Parameters

The command-line interface is installed as excavate-ht. Run the following in Terminal to print descriptions of parameters (also described below). .. code-block:: bash

excavate-ht –help excavate-ht generate –help excavate-ht pair –help

EXCAVATE-HT Modes

EXCAVATE-HT has two modes: generate and pair.

excavate-ht generate

The generate mode creates a complete gRNA library using inputted variant data.

Required arguments

--vcf

Path to the VCF file. Comma-separated if more than one (e.g., cell_line.vcf.gz,1000genomes.vcf.gz). If using a phased cell-line VCF, put that first. Required.

--var_type

Variant type: cell-line or population. Can specify multiple, comma-separated (e.g., cell-line,population1,population2). Required.

--chrom_fa

Path to the chromosome FASTA file for your locus of interest (e.g., chr1sequence.fasta). Required.

--locus

Genomic locus in format chr#:start-end. Required.

-o, --output_dir

Output directory for results. Folder name if you are already in the excavate folder. Required.

Cas protein and PAM configuration

You must specify either --cas OR both --pam-list and --orient.

--cas

Specify Cas protein. One of: SpCas9, SpCas9_NG, enAsCas12a, or SaCas9.

--pam-list

PAM sequences (if not using a supported Cas protein). Comma-separated. Use IUPAC codes. Required if --cas is not specified.

--orient

PAM orientation. Choices: 3prime or 5prime. Required if --pam-list is specified.

Guide design parameters

--af-threshold

Allele frequency threshold between 0 and 1. A buffer of 0.01 is subtracted from the AF threshold to account for rounded values in VCF files. Default: 0.1

-g, --guide-length

Guide length in base pairs. Default: 20

-m, --max_snppos_in_protospacer

Maximum distance (bp) of SNP from PAM sequence. Default: 10

Off-target analysis

--off-targets

Enable off-target analysis: counts exact matches genome-wide and 1-bp mismatches in the chromosome of interest. Uses Bowtie1. Flag (no value needed).

--download-hg38-index

Download prebuilt hg38 Bowtie indexes (GRCh38_noalt_as) into <outdir>/bowtie_index and use them automatically. Flag (no value needed).

--genome-index-prefix

Bowtie1 index prefix for the genome FASTA (e.g., /path/to/index/hg38_bt1). If missing or index files are not found, EXCAVATE-HT will build it next to this prefix.

--genome_fa

Path to the whole genome FASTA file for your organism. Required if building Bowtie indexes from scratch (when not using --download-hg38-index or --genome-index-prefix).

--chrom-index-prefix

Bowtie1 index prefix for the chromosome FASTA (e.g., /path/to/index/chr1_bt1). If missing or index files are not found, EXCAVATE-HT will build it next to this prefix.

--bowtie-threads

Number of threads for Bowtie1. Defaults to NSLOTS if set (HPC environments), otherwise 4.

Output options

--split-phased

Enable splitting of gRNA libraries by cell-line phasing. Flag (no value needed).

--summary

Output a summary table for each gRNA library. Flag (no value needed).

--per-vcf

Save single-gRNA libraries for each VCF file, split by allele. Flag (no value needed).

Pairing options

--pairing-method

Enable pairing of gRNA to output a dual-guide library. Choices:

  • r: pair all guides that target different SNPs together (default).

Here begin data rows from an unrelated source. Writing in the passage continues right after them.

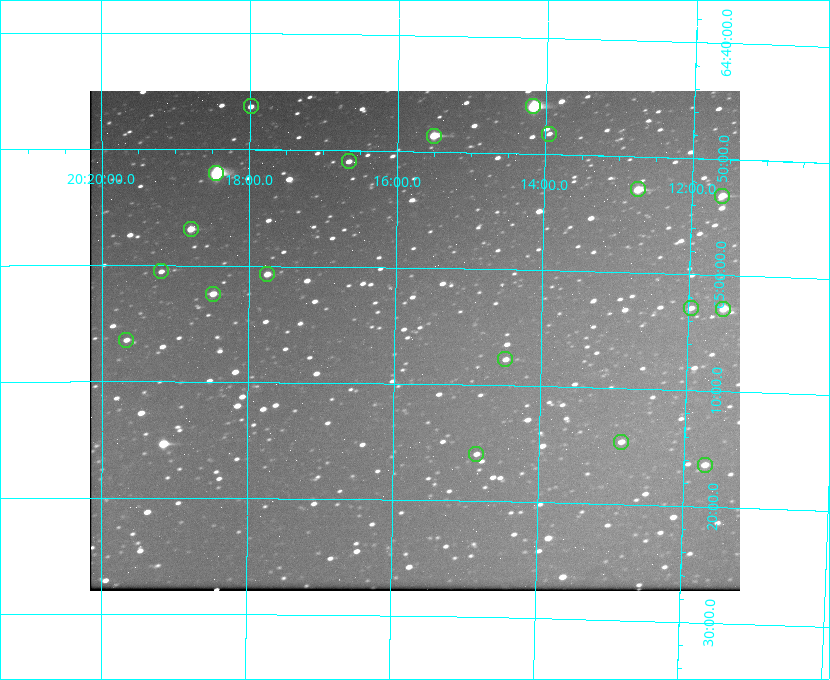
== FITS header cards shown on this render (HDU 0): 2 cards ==
NAXIS1  =                  650 / Width of table row in bytes
NAXIS2  =                  500 / Number of rows in table

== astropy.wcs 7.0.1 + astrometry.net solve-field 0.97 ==
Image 650 x 500 px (HDU 0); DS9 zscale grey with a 90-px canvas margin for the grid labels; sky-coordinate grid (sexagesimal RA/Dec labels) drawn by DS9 from the SOLVED WCS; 19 Tycho-2 reference stars matched to detected sources circled (green)
Header WCS: none
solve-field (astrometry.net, Tycho-2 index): SOLVED blind (the file carries no WCS)
Solved WCS: RA---TAN-SIP/DEC--TAN-SIP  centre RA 20:15:44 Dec +65:06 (303.93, +65.10 deg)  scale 5.17 arcsec/px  FOV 56.1' x 43.1'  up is +179 deg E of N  parity flipped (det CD > 0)
(file carries no celestial WCS; the grid is the blind solution)
Tycho-2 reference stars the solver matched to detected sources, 19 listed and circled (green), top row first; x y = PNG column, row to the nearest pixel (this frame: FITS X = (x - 90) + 1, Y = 500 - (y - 91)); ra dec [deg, ICRS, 3 dp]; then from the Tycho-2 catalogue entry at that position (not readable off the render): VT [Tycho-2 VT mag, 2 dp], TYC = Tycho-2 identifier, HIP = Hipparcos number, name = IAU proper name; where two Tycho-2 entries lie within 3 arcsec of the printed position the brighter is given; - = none
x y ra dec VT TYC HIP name
251 106 304.497 +64.771 11.19 4241-1649-1 - -
533 106 303.544 +64.765 7.36 4240-620-1 99731 -
549 134 303.488 +64.804 11.29 4240-68-1 - -
434 136 303.878 +64.810 8.93 4240-794-1 - -
349 161 304.164 +64.849 10.65 4240-315-1 - -
216 173 304.612 +64.868 7.89 4241-1703-1 100101 -
638 189 303.184 +64.880 9.02 4240-488-1 - -
722 196 302.897 +64.886 9.40 4240-717-1 - -
191 229 304.698 +64.948 10.27 4241-1684-1 - -
161 271 304.798 +65.009 11.15 4241-1628-1 - -
267 274 304.437 +65.012 10.41 4241-1775-1 - -
213 294 304.620 +65.041 10.25 4241-1573-1 - -
691 308 302.992 +65.048 11.44 4240-88-1 - -
723 309 302.882 +65.048 10.25 4240-98-1 - -
126 340 304.916 +65.107 11.17 4241-1518-1 - -
505 359 303.620 +65.129 11.18 4240-34-1 - -
621 442 303.217 +65.244 11.17 4240-236-1 - -
476 454 303.713 +65.266 11.45 4240-564-1 - -
705 465 302.928 +65.273 10.74 4240-760-1 - -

  • fp: pair guides about a fixed point.

  • t: tiled pairing - pair guides that target adjacent variants.

Default: r

-f, --fixed-points-list

One or more fixed points, comma-separated (genomic coordinate without chr#, e.g., 11989251,12002042,...) in your locus to pair guides around. Required when using --pairing-method fp.

excavate-ht pair

The pair mode pairs an existing single-gRNA library to create a dual-guide library.

Required arguments

-i, --input-library

Path to input single-gRNA library file. Required.

-o, --output_dir

Output directory for results. Folder name if you are already in the excavate folder. Required.

Pairing options

--pairing-method

Enable pairing of gRNA to output a dual-guide library. Choices:

  • r: pair all guides that target different SNPs together (default).

  • fp: pair guides about a fixed point.

  • t: tiled pairing - pair guides that target adjacent variants.

Default: r

-f, --fixed-points-list

One or more fixed points, comma-separated (genomic coordinate without chr#, e.g., 11989251,12002042,...) in your locus to pair guides around. Required when using --pairing-method fp.